I wonder whether you’ve read the recent news about those within the Church of England who wish to begin addressing God as ‘She’? Of course, this is no new idea; the femininity of God is suggested in a small number of places in scripture, and occasionally, cults have arisen which emphasise God’s feminine nature. (1) In this case, a group which meets at Lambeth Palace with the snazzy name of the “Transformations Steering Group”, is calling for a rethink on language about God and is seeking to have changes made to the liturgy; changes which are, in some places, already taking place on an informal basis, with ‘He’ being changed to ‘She’ for example, when talking of, or addressing, God. The Daily Telegraph on 31st May, 2015 notes that ‘Hilary Cotton, chair of Women And The Church (WATCH), the group which led the campaign for female bishops, said the shift away from the traditional patriarchal language of the Book of Common Prayer is already at an “advanced” stage in some quarters.’ (2)

One member of WATCH, the Rev Emma Percy (chaplain of Trinity College, Oxford) believes that the dominance of male language within the church, makes women feel ‘less holy’, and that referring to God as ‘She’ would be more inclusive (3). Oh dear! What can be said in reply to such a silly comment? Although terms such as ‘he’, ‘man’ and ‘mankind’ were once naturally assumed simply to refer to a ‘person’ or ‘people’ – human beings in general, the pronoun ‘She’ leaves no such option, but rules men out altogether! On Ms Percy’s other point, it should be noted that any true believer is ‘holy’ simply by virtue of the fact that they are Christians; the word simply means ‘set apart’ by and for God.

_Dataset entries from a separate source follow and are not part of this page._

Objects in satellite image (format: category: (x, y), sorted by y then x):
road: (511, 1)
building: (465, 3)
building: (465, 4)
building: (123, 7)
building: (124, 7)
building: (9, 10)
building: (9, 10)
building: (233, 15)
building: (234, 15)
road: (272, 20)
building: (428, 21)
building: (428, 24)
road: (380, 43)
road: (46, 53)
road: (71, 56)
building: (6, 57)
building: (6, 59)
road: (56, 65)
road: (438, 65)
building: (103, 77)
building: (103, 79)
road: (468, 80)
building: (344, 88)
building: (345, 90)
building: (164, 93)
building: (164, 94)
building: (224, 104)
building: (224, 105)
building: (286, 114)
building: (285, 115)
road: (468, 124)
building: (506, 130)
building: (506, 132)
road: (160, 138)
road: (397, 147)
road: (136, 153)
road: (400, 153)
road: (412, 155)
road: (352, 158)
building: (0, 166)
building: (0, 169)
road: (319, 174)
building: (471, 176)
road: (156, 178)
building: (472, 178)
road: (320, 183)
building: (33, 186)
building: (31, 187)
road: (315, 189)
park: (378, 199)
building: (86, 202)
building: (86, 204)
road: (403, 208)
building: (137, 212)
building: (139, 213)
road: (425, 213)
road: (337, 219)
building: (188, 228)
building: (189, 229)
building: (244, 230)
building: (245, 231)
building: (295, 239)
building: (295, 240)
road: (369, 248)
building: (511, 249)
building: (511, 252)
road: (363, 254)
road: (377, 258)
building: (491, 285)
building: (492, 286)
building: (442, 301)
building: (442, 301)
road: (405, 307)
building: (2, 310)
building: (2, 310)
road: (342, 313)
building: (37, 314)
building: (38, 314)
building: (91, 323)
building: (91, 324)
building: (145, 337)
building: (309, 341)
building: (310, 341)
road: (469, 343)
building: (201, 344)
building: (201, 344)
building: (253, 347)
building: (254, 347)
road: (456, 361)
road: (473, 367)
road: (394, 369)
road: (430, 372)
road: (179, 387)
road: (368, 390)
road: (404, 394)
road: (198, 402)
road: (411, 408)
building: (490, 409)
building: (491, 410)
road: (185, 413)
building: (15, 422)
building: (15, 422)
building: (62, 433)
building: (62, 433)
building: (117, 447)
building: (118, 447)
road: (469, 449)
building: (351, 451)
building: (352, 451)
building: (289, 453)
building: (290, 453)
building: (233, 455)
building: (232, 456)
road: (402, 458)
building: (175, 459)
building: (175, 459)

Of course, with the advent of ‘women bishops’ and the possibility in the not-too-distant future of female Archbishops of Canterbury and York, moves to accentuate the feminine when speaking of God were probably to be expected, especially within a denomination which seems to grow more and more free with its interpretation of the bible and ever more desirous to be ‘relevant’ to the surrounding culture. But at a time when it is being widely publicised that the Anglican Church is sinking at an alarming rate, this kind of publicity and silliness can only add to its decline.

Those of us involved in theology will agree that God is neither male nor female in the human, material sense of such terms. But we would also want to say that to refer to God as a genderless ‘it’ would seem blasphemous. We therefore have to use the personal pronoun ‘He’.(4) To do otherwise would be to go against the bible, against almost all Christian tradition, and against plain common sense. God so loved the world that he sent his Son (if you think God should have sent a daughter, you’d better take that up with him when you have to face him), and that Son taught us to pray ‘Our Father‘. If we are to follow Jesus, and be obedient to our heavenly Father (which is what Christians are supposed to be doing) we must listen to him, and ignore people like Ms Percy at all costs.

Footnotes
1. For example, Christian Science (founded in the 19th century by Mary Baker Eddy) placed greater emphasis on God’s feminine side.
2.http://www.telegraph.co.uk/news/religion/11641880/Calls-to-overhaul-service-texts-to-refer-to-God-as-first-female-bishops-take-up-posts.html
3. Quoted from the Daily Mail, June 1, 2015.
4. Or re-write the bible, giving he/she in the relevant places when referring to God or Jesus!